Cansaço com o sistema político explica vitória no México

Ganhou no México o “hartazgo”, essa palavra cuja sonoridade em espanhol expressa com mais eloquência o fastio, a extrema fadiga com alguém e/ou alguma coisa. No caso do México, com o sistema político e, mais amplamente, com o establishment.

Ou, para citar o bordão mais frequente na campanha do ganhador, Andrés Manuel López Obrador, com a “máfia do poder” —esse conglomerado informal entre homens públicos e homens de negócio para fazer negócios nem sempre lícitos.

O cansaço dos mexicanos se voltou, nesta campanha, para pelo menos três aspectos: a violência, a corrupção e a desigualdade, como mostrou neste domingo Sylvia Colombo nesta Folha.

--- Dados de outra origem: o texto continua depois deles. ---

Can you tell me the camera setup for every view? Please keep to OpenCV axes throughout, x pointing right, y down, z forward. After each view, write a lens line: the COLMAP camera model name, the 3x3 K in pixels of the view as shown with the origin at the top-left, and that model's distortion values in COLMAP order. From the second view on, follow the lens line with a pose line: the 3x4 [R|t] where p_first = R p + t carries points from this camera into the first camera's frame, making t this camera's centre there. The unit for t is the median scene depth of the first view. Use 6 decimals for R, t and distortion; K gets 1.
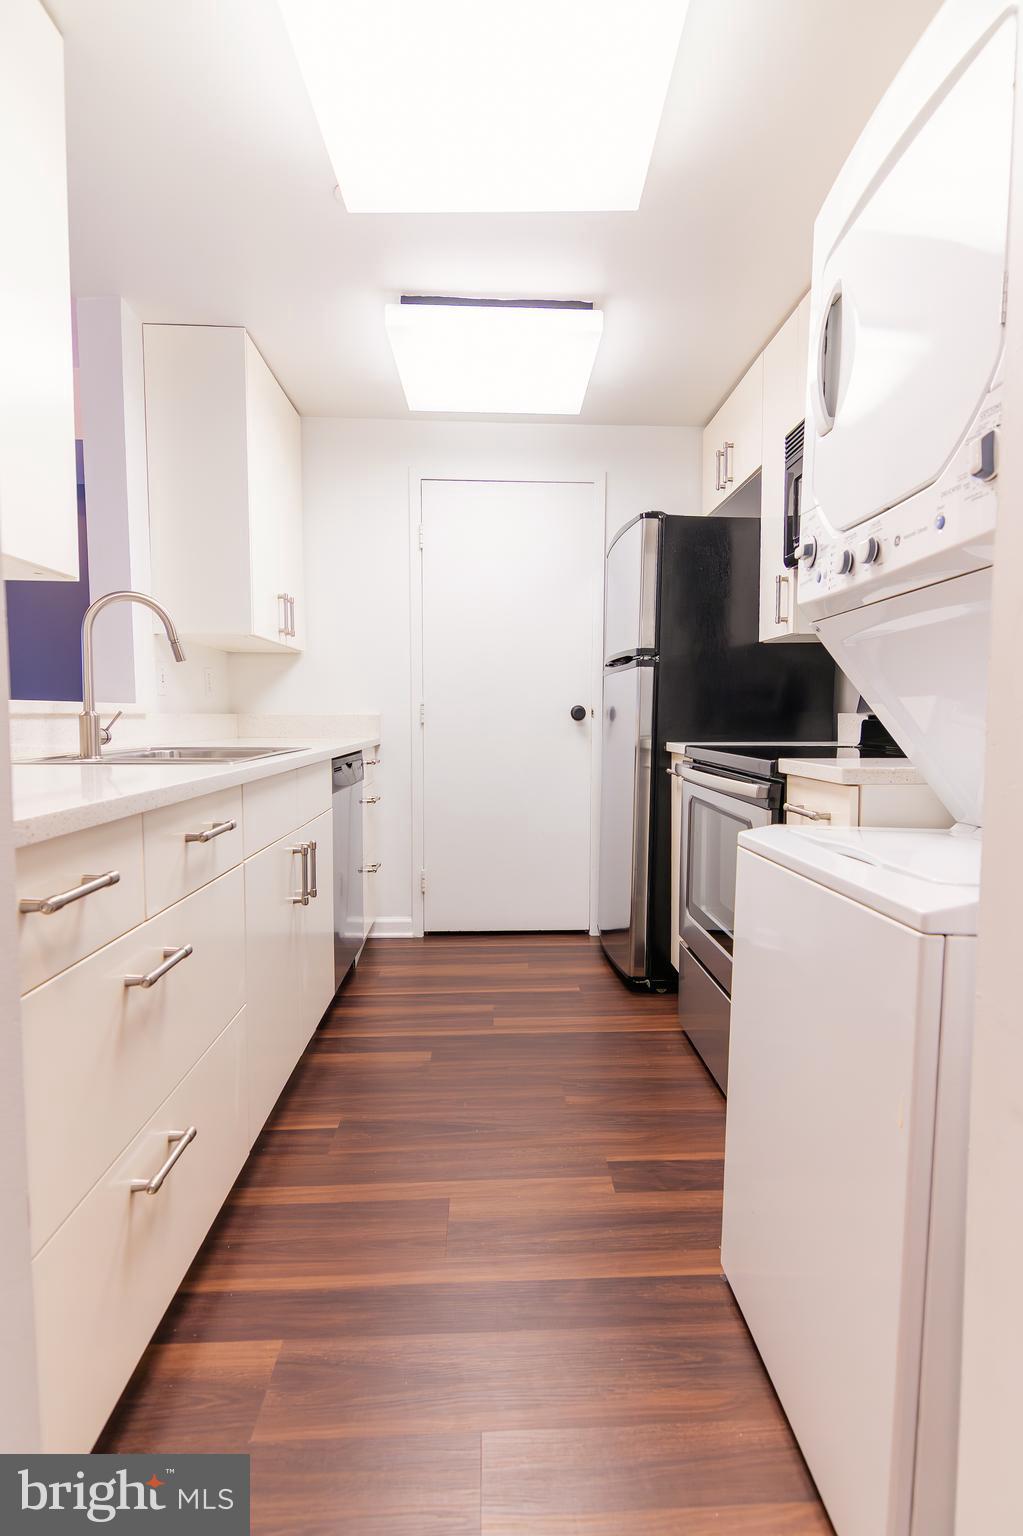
lens RADIAL K [[740.6, 0, 489.6], [0, 740.6, 761.6], [0, 0, 1]] dist [0.003011, -0.010350]
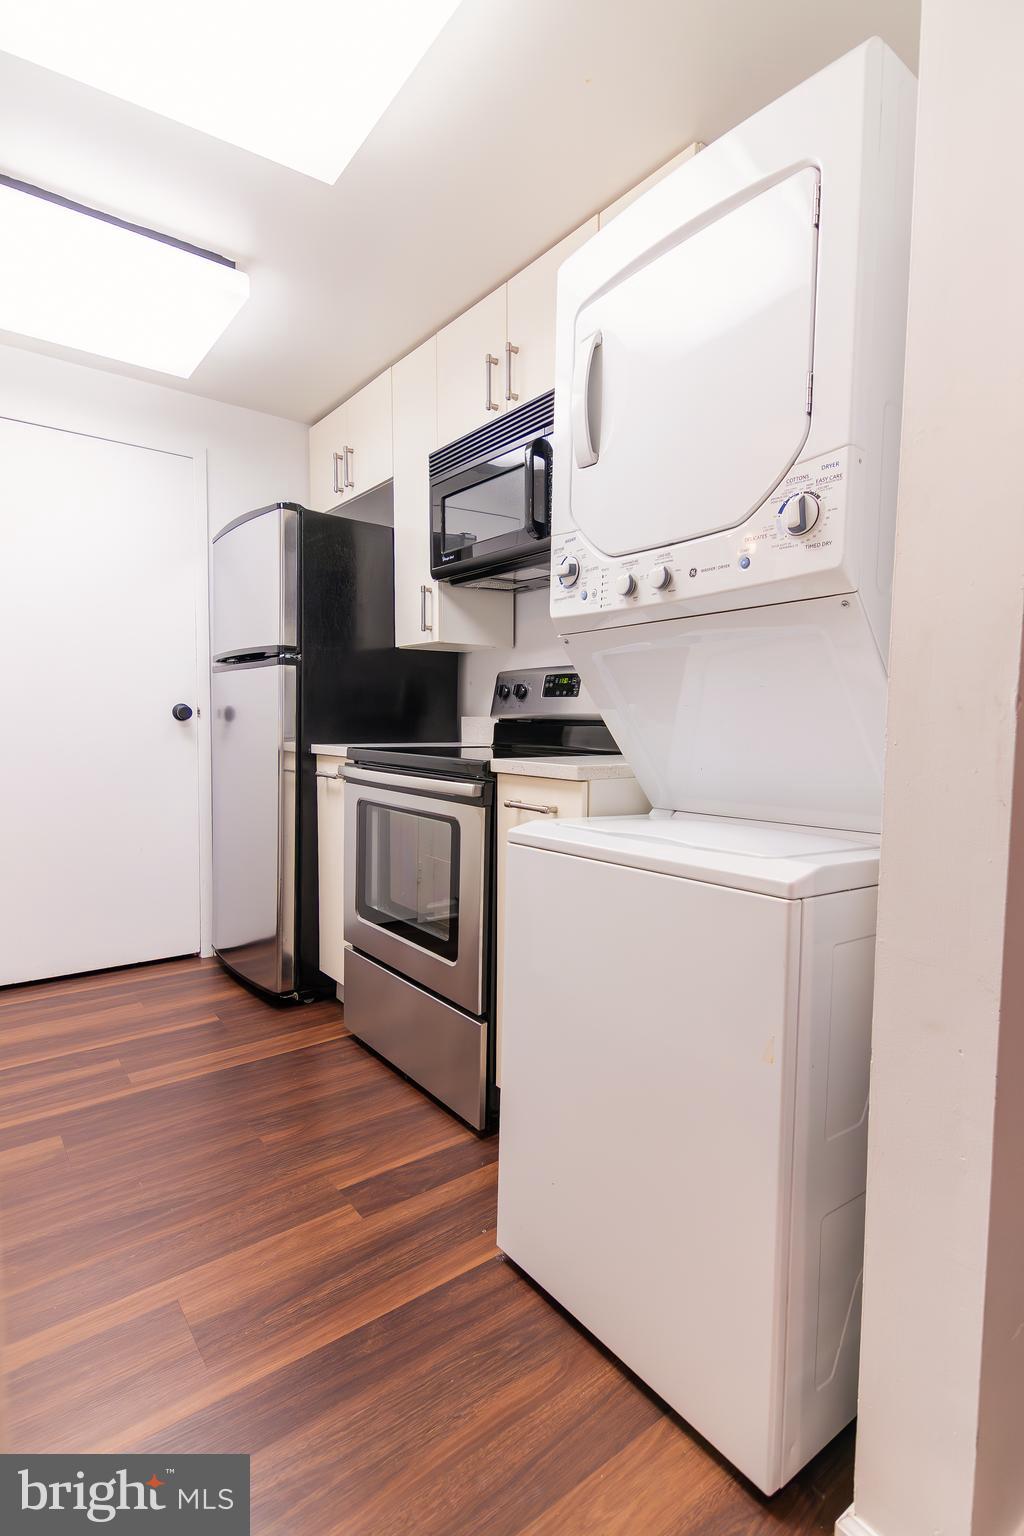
lens RADIAL K [[740.6, 0, 508.9], [0, 740.6, 766.1], [0, 0, 1]] dist [0.003011, -0.010350]
pose [[0.817483, -0.026356, 0.575350, -0.135853], [0.023855, 0.999645, 0.011898, -0.003868], [-0.575459, 0.003998, 0.817821, 0.073093]]
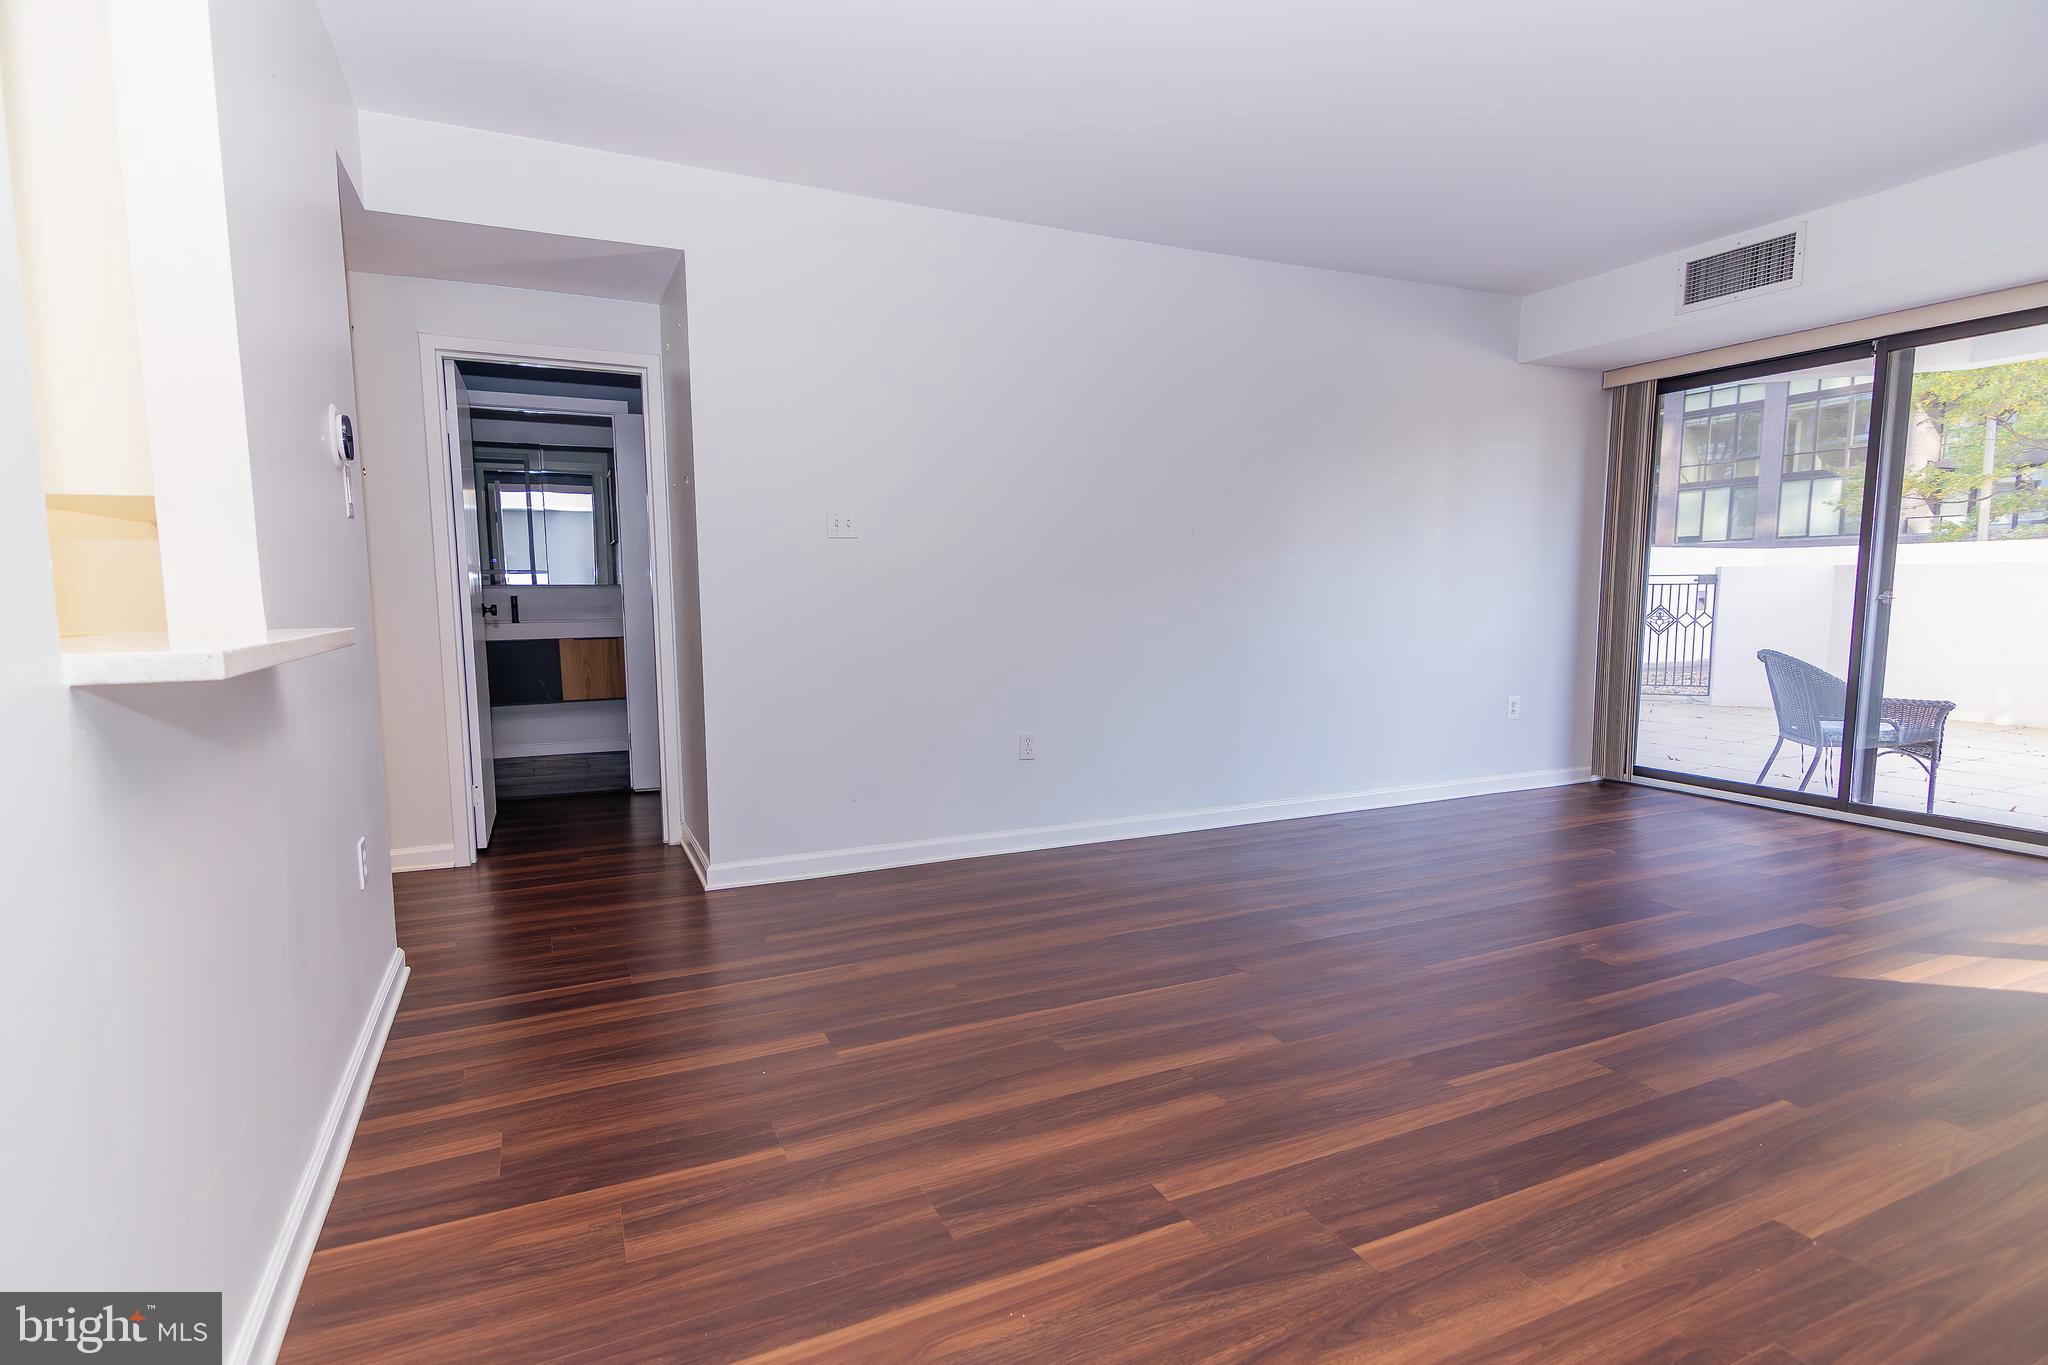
lens RADIAL K [[987.5, 0, 1018.1], [0, 987.5, 698.9], [0, 0, 1]] dist [0.003011, -0.010350]
pose [[-0.923490, 0.049011, -0.380478, 0.477854], [-0.008757, 0.988854, 0.148631, -0.115681], [0.383522, 0.140591, -0.912768, 1.274453]]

Razões sobram para o “hartazgo” em todos os itens. Corrupção: pesquisa do Fórum Econômico Mundial colocou o México no 135º lugar entre 180 países no índice de percepção de corrupção.

Violência: 2017 foi o ano mais violento até agora registrado, com cerca de 30 mil mortes comunicadas às autoridades, número comparável às que ocorrem em países destruídos por guerras, como a Síria. São 85 pessoas mortas violentamente por dia.

Desigualdade: a pobreza afeta 40% dos mexicanos. De cada 10 pessoas que nascem, 7 pobres morrerão pobres.

Para a irritação contribui ainda a mediocridade do crescimento econômico: nos seis anos do governo de Enrique Peña Nieto, o crescimento médio anual do PIB ficou em pouco mais de 2%.
 

López Obrador surfou nesse fastio social, embora ele não seja propriamente um “outsider”: nasceu politicamente no PRI (Partido Revolucionário Institucional), que governou o México em 77 dos 100 anos mais recentes e é o partido de Enrique Peña Nieto.

Além disso, ele foi prefeito (bem avaliado) da Cidade do México e, por duas vezes, candidato à Presidência (2006 e 2012).

Não obstante, apresentou-se como o inimigo principal da “máfia do poder” e até como um revolucionário: comparou-se repetidamente com grandes ícones da história mexicana, como Benito Juárez, presidente por cinco períodos e uma espécie de pai da pátria; Francisco Madero, que assumiu a Presidência após a

Revolução Mexicana de 1910; e Lázaro Cárdenas, o presidente de 1934 a 1940 que nacionalizou o petróleo.

Se AMLO será mais um revolucionário na história de um México repleta deles é uma questão em aberto. 

Por enquanto, vale para ele o que escreveu Francisco Garfilas, colunista do jornal Excelsior, aliás cético sobre o cumprimento de suas promessas: “Andrés é a esperança dos mais vulneráveis. Diz o que as pessoas querem escutar. Acreditam nele. Em seus discursos, promete quase o paraíso”.

Há quem acredite que a vitória de um suposto “outsider” poderá ser replicada no Brasil, em outubro. 

É o caso da revista britânica The Economist, a partir do fastio dos mexicanos com a situação do país.

Escreve no número que está nas bancas: “Os brasileiros estão com o mesmo estado de ânimo ante a sua eleição em outubro. Muitos ainda não estão com o foco nela, mas um dos líderes nas pesquisas é Jair Bolsonaro, um autoritário cru, misógino e homofóbico ex-oficial do Exército”.

A comparação com o desencanto dos brasileiros é correta, mas Bolsonaro e AMLO não têm nem remoto parentesco político-ideológico.